Semi-quantification for all the identified compounds was estimated based on the hypothesis that the peak intensity is proportional to the number of molecules. The peak heights of the annotated compounds in their EIC were recorded in Table S4 for the Sophora flavescens sample at a concentration of 10 mg/mL. It shows that the most abundant compound of the tested sample was oxymatrine. Other abundant alkaloids are sophoridine and matrine. The most abundant flavonoids are kurarinone and xanthohumol. It was noteworthy that for the 1.0 mg/g sample, compounds such as calycosin, lycorine, and nomilin were not annotated in both the MN and direct DB matching approaches.

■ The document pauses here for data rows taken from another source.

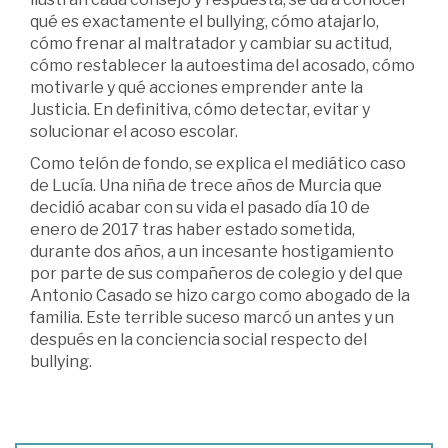
qué es exactamente el bullying, cómo atajarlo,
cómo frenar al maltratador y cambiar su actitud,
cómo restablecer la autoestima del acosado, cómo
motivarle y qué acciones emprender ante la
Justicia. En definitiva, cómo detectar, evitar y
solucionar el acoso escolar.
Como telón de fondo, se explica el mediático caso
de Lucía. Una niña de trece años de Murcia que
decidió acabar con su vida el pasado día 10 de
enero de 2017 tras haber estado sometida,
durante dos años, a un incesante hostigamiento
por parte de sus compañeros de colegio y del que
Antonio Casado se hizo cargo como abogado de la
familia. Este terrible suceso marcó un antes y un
después en la conciencia social respecto del
bullying.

It was found that the MN approach annotated some trace compounds that could not be annotated by direct DB matching. Typical trace compounds such as glycitin, sophoricoside, and lycorine were all annotated through the DIA data-based MN. It proves that MN on GNPS can overcome the challenges of trace compound identification compared to direct DB matching.

Conclusion

The present study proposed a dereplication strategy for the screening of secondary metabolites in Sophora flavescens. The UPLC-Q-TOF-MS/MS analysis in both DDA and DIA mode was performed firstly. DIA and DDA data were then used to build a MN for the propagation annotation. The DDA data were directly matched to the offline DB to obtain complementary annotations. Isomers were annotated and distinguished by their retention time difference. Through a combination of GNPS MN annotation, direct DB matching and isomer discrimination, 51 compounds were annotated and dereplicated at 3 evidence levels. The results provided a closer and more comprehensive understanding of the chemical constitution of Sophora flavescens. This dereplication strategy can be used as a general approach for the plant metabolomics research.